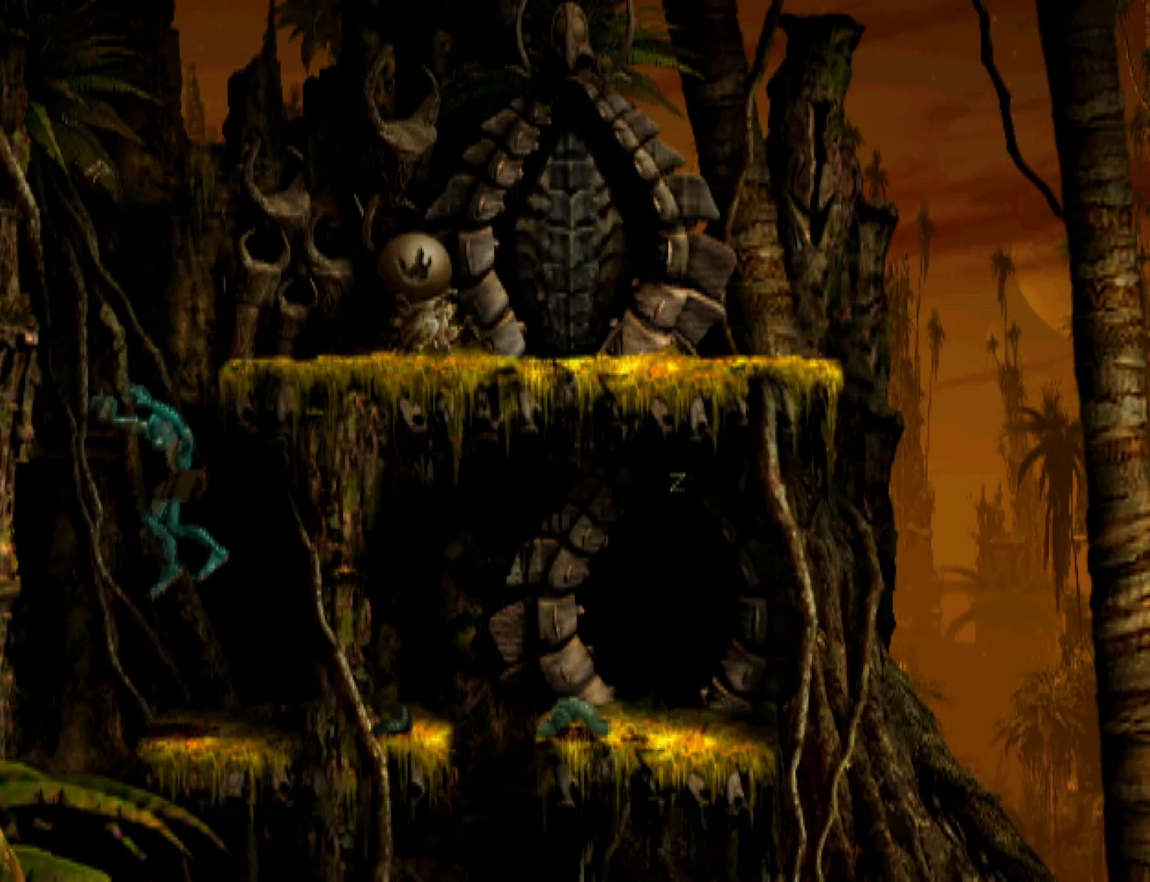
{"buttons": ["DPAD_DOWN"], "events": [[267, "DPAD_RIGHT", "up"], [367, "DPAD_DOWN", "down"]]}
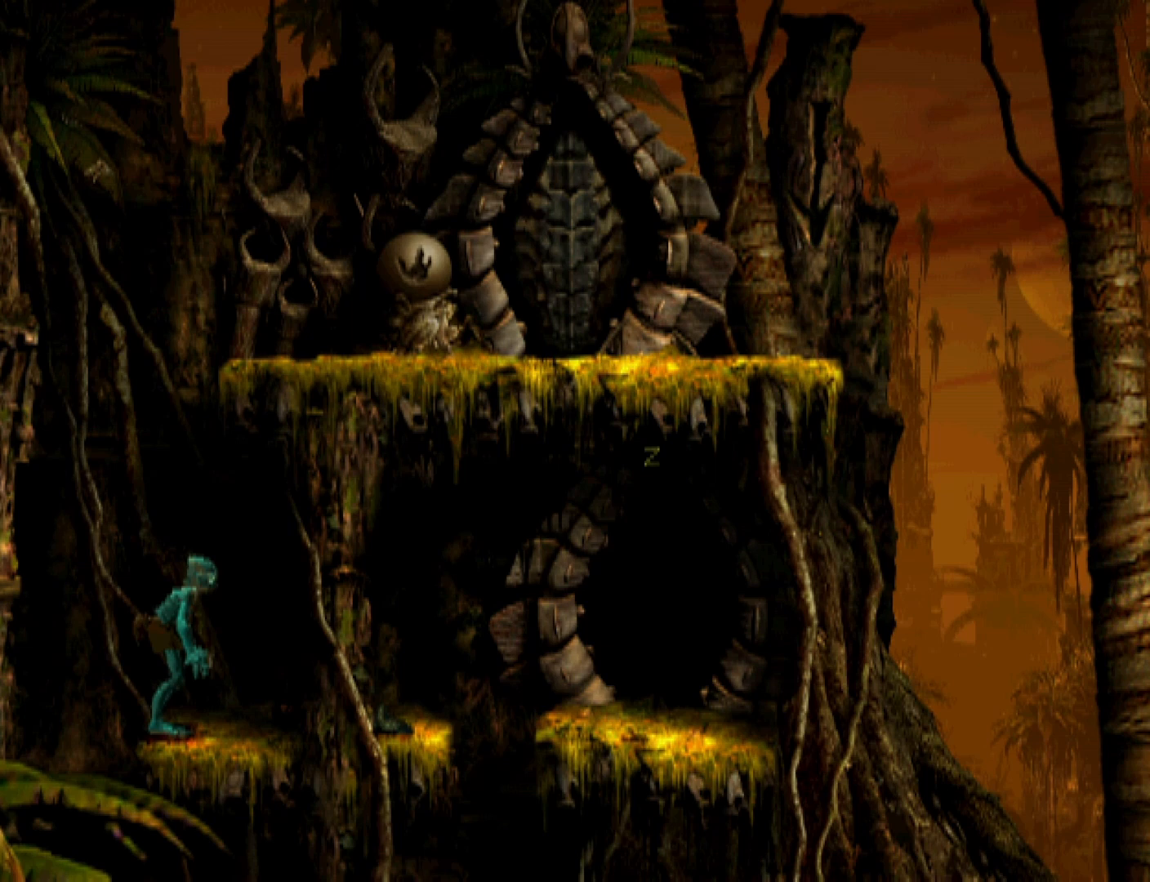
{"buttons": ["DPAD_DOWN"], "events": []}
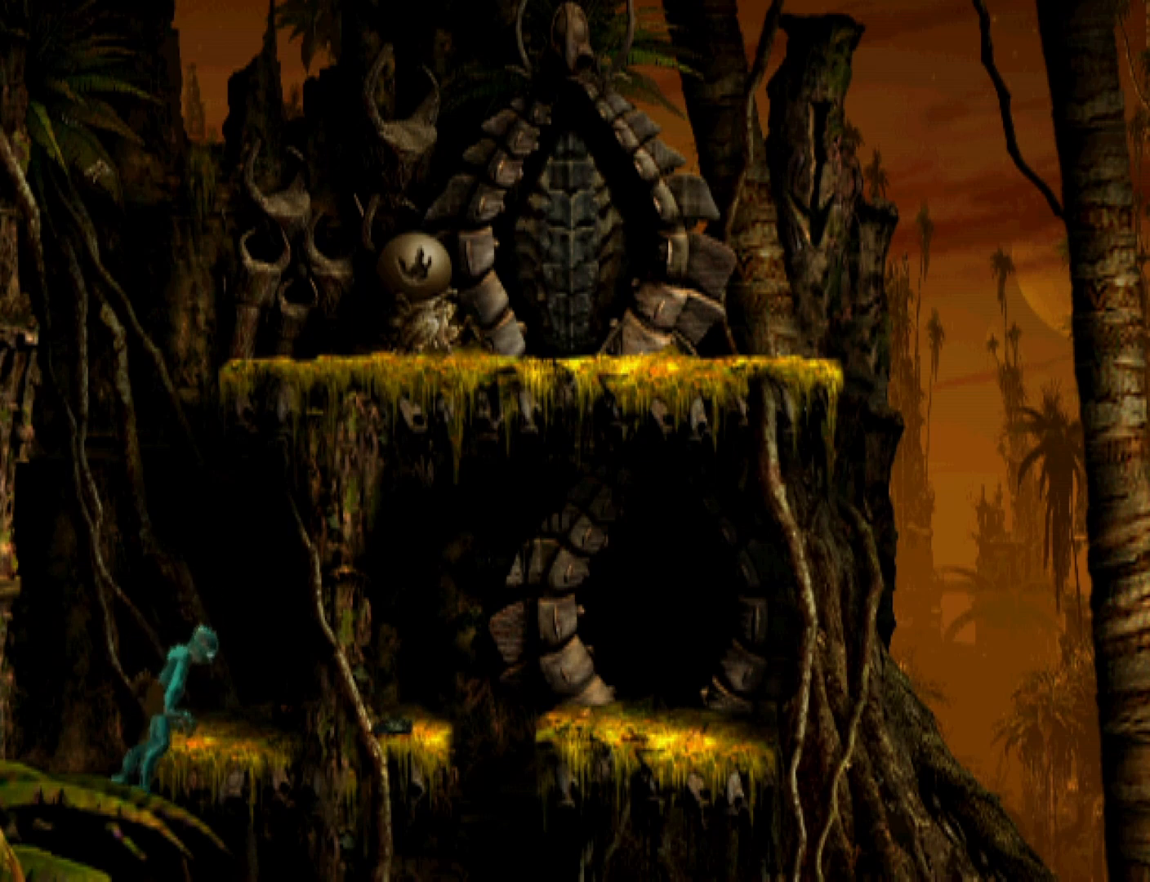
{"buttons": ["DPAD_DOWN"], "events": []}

☆ ☆ ☆ ☆ ☆ ☆ ☆

> **WHAT IS EXPECTED**
Restate the listing above word for word. Leave the images out.

> **COMPLETED EXERCISE**
{"buttons": ["DPAD_DOWN"], "events": [[267, "DPAD_RIGHT", "up"], [367, "DPAD_DOWN", "down"]]}
{"buttons": ["DPAD_DOWN"], "events": []}
{"buttons": ["DPAD_DOWN"], "events": []}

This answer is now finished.